Start of EXTRACTED ENTRIES

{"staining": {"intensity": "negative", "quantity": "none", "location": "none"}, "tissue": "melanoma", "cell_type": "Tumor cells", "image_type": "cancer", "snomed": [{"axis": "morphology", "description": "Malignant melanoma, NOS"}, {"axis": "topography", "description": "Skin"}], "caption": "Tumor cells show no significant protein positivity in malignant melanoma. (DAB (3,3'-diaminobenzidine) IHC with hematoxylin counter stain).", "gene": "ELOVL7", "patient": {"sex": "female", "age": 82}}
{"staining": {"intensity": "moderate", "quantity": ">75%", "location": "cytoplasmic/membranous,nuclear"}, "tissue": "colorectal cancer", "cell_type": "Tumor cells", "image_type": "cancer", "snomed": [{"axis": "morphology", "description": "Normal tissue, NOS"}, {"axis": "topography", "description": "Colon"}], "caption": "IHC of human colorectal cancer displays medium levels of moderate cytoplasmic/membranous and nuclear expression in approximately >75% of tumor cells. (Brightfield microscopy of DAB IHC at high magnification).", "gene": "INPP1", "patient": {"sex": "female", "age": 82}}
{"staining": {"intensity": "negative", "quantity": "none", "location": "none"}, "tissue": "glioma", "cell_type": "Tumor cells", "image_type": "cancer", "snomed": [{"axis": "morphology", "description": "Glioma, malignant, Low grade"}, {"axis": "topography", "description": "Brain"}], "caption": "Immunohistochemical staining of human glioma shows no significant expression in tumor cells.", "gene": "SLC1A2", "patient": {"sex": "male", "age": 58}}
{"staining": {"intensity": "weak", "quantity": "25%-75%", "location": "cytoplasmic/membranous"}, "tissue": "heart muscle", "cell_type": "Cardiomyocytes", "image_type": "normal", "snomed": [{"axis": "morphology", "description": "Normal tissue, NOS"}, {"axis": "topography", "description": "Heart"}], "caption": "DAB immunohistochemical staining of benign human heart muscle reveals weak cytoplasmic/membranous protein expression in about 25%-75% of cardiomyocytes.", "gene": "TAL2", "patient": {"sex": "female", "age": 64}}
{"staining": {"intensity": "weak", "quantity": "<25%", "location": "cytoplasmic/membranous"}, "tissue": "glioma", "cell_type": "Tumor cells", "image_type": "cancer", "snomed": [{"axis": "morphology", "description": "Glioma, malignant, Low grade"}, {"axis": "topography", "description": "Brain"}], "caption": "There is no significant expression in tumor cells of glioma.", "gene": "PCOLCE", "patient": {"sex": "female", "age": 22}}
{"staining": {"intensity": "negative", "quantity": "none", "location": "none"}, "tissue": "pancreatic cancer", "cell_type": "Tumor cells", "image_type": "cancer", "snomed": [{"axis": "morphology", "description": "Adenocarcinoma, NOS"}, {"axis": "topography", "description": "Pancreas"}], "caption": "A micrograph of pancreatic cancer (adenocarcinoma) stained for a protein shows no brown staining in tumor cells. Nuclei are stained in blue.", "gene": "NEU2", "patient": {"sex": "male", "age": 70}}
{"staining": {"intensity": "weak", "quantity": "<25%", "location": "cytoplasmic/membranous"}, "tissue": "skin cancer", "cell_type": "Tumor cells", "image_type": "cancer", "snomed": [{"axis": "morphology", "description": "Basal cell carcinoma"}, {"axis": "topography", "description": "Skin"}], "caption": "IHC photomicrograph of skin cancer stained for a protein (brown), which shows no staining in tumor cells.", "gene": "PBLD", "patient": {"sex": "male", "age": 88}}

End of EXTRACTED ENTRIES

- **WHAT IS BEING ASKED**
When a line in the records above contains the word "glioma", copy it.

- **RESPONSE**
{"staining": {"intensity": "negative", "quantity": "none", "location": "none"}, "tissue": "glioma", "cell_type": "Tumor cells", "image_type": "cancer", "snomed": [{"axis": "morphology", "description": "Glioma, malignant, Low grade"}, {"axis": "topography", "description": "Brain"}], "caption": "Immunohistochemical staining of human glioma shows no significant expression in tumor cells.", "gene": "SLC1A2", "patient": {"sex": "male", "age": 58}}
{"staining": {"intensity": "weak", "quantity": "<25%", "location": "cytoplasmic/membranous"}, "tissue": "glioma", "cell_type": "Tumor cells", "image_type": "cancer", "snomed": [{"axis": "morphology", "description": "Glioma, malignant, Low grade"}, {"axis": "topography", "description": "Brain"}], "caption": "There is no significant expression in tumor cells of glioma.", "gene": "PCOLCE", "patient": {"sex": "female", "age": 22}}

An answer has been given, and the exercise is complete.